Records drawn from a dataset:

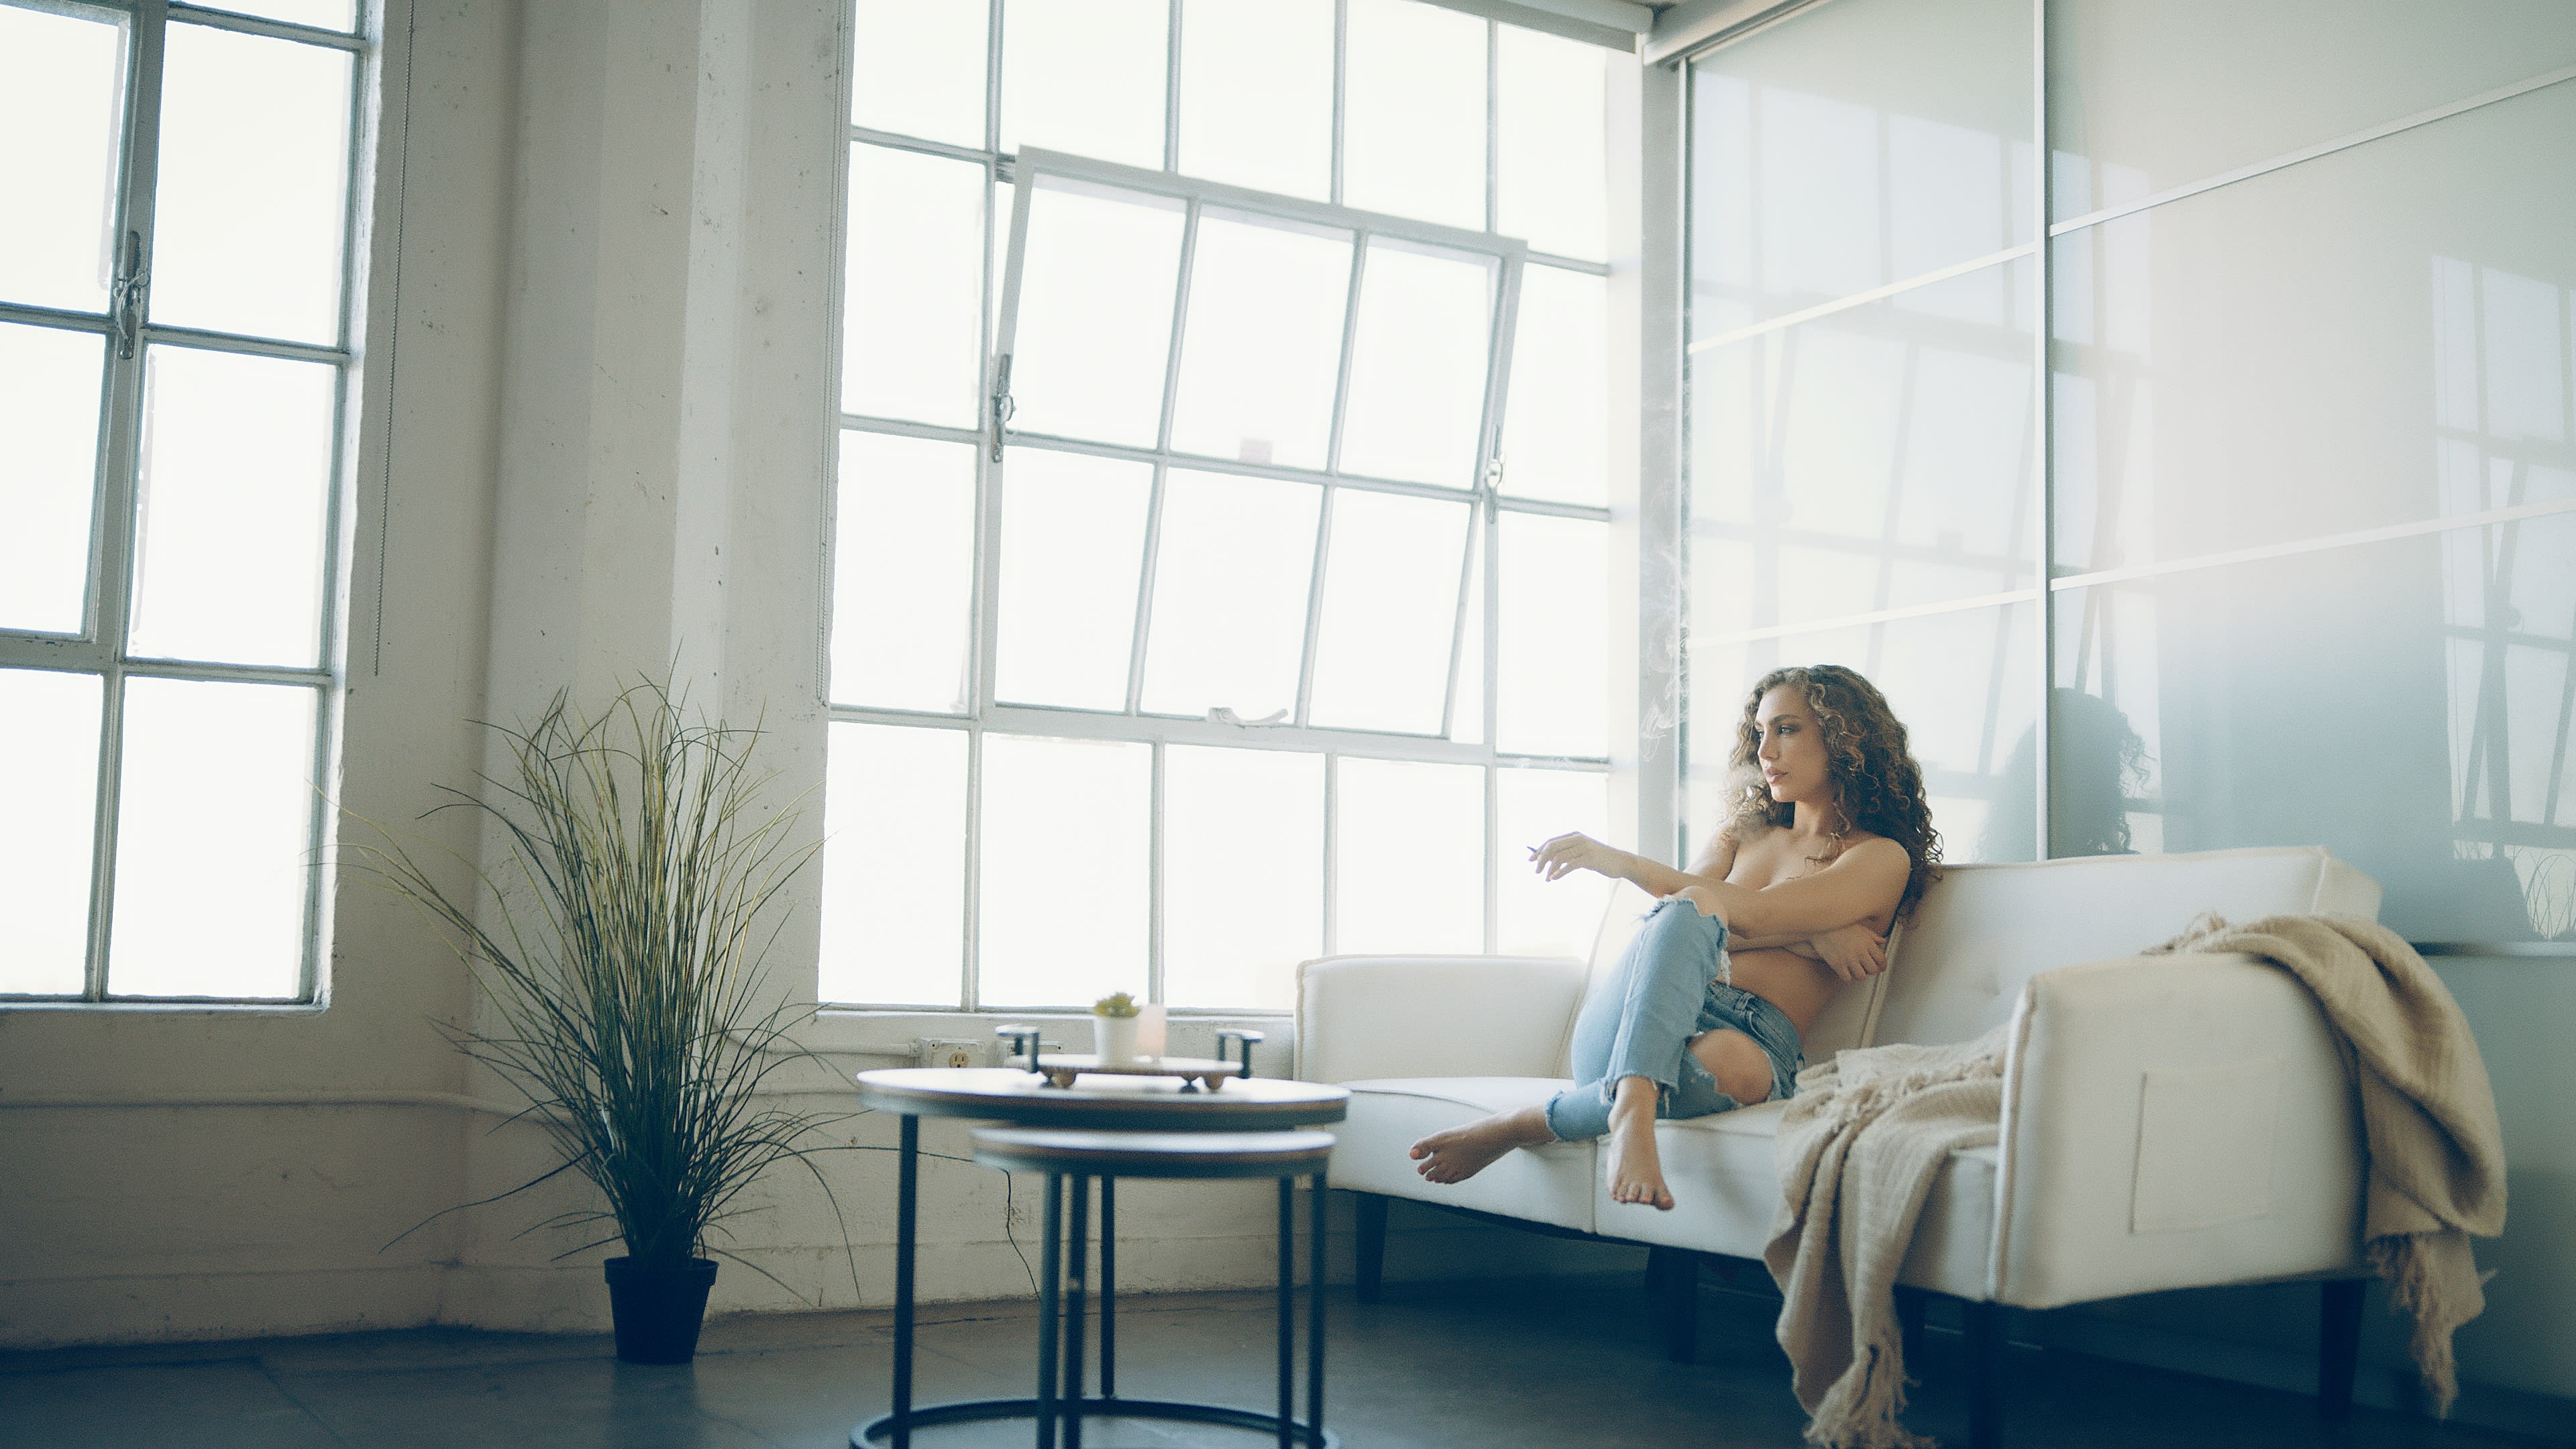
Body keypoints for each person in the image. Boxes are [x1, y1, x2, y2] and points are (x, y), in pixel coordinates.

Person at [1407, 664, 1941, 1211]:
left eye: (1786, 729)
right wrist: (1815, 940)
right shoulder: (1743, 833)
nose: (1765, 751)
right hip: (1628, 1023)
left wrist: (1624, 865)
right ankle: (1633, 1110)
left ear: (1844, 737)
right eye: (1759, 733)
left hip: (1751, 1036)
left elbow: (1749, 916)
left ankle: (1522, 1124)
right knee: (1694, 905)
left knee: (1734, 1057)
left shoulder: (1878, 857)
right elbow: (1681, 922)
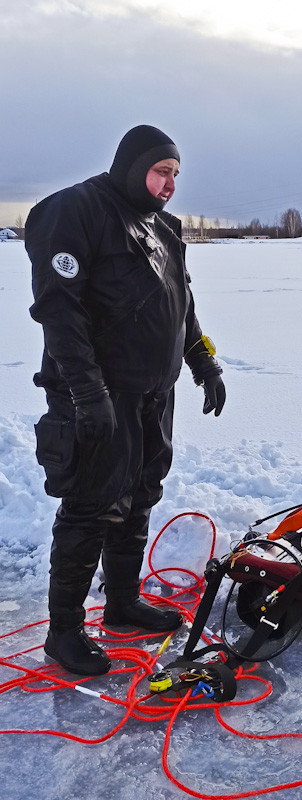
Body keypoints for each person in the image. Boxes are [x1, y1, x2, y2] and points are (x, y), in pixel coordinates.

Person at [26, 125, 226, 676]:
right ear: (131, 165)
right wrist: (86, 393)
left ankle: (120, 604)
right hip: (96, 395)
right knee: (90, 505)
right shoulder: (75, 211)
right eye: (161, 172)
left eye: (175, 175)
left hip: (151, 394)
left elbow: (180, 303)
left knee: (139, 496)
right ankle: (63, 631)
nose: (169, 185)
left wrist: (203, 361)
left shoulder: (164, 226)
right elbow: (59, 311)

---

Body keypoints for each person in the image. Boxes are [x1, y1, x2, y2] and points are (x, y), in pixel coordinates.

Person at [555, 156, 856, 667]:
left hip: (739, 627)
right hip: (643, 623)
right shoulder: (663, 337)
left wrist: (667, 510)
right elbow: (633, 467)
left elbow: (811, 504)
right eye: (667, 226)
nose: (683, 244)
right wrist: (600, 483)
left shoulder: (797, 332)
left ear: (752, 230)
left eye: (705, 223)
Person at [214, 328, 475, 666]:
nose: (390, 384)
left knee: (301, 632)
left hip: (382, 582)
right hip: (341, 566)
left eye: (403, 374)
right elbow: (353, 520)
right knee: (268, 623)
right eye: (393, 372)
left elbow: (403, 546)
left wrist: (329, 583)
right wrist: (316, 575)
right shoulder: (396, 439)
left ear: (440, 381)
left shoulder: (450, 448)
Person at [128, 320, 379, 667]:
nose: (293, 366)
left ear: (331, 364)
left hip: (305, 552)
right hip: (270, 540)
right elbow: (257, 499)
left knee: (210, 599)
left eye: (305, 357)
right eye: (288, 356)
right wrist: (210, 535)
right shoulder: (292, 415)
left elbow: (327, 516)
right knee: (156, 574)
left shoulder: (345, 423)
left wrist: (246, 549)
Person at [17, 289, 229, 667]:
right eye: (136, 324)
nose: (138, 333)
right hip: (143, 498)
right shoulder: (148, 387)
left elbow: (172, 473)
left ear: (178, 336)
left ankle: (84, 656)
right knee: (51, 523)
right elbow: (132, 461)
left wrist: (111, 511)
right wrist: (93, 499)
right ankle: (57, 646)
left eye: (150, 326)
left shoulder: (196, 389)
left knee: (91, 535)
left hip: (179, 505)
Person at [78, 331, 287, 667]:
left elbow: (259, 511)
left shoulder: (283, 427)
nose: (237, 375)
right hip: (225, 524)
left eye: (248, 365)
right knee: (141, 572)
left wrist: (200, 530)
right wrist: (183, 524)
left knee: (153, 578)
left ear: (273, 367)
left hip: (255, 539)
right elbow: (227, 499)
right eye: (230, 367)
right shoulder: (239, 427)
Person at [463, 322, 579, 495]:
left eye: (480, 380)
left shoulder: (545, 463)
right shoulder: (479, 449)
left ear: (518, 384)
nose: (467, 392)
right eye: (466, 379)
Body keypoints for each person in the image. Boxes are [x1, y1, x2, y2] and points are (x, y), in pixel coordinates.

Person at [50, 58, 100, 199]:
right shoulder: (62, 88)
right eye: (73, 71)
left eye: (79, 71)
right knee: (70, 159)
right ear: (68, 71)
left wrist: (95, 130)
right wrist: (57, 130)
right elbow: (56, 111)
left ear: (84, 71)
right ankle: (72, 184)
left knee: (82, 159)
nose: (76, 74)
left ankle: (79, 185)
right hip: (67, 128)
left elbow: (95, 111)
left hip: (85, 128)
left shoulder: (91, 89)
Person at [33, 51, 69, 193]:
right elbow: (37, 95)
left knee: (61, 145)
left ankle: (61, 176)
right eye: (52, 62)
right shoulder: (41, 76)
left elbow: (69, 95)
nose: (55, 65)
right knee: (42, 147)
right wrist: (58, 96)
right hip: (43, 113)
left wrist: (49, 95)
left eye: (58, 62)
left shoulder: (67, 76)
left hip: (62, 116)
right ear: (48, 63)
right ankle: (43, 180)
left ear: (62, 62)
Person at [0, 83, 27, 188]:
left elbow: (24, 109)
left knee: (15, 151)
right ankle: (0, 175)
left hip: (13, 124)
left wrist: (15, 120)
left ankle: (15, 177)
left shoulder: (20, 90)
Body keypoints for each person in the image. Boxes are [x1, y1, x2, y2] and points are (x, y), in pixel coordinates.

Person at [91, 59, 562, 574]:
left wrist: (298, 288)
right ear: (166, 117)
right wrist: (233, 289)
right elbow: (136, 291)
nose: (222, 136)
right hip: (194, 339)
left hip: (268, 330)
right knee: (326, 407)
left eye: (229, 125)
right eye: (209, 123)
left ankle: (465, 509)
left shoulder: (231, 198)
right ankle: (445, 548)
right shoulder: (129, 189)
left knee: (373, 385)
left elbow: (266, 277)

Brief: I would like the exact lines from the data above, starting with the one that holds "right elbow: (1681, 922)" and going on through the one that holds "right elbow: (59, 311)", without the pictures.

Exercise output:
right elbow: (1681, 922)
Body keypoints for each person in the image. Boxes are [x1, y1, x2, y2] and points are (x, y), in pixel coordinates.

Person at [26, 125, 226, 676]:
right ear: (131, 165)
right wrist: (86, 393)
left ankle: (120, 604)
right hip: (96, 395)
right knee: (90, 505)
right shoulder: (75, 211)
right eye: (161, 172)
left eye: (175, 175)
left hip: (151, 394)
left elbow: (180, 303)
left knee: (139, 496)
right ankle: (63, 631)
nose: (169, 185)
left wrist: (203, 361)
left shoulder: (164, 226)
right elbow: (59, 311)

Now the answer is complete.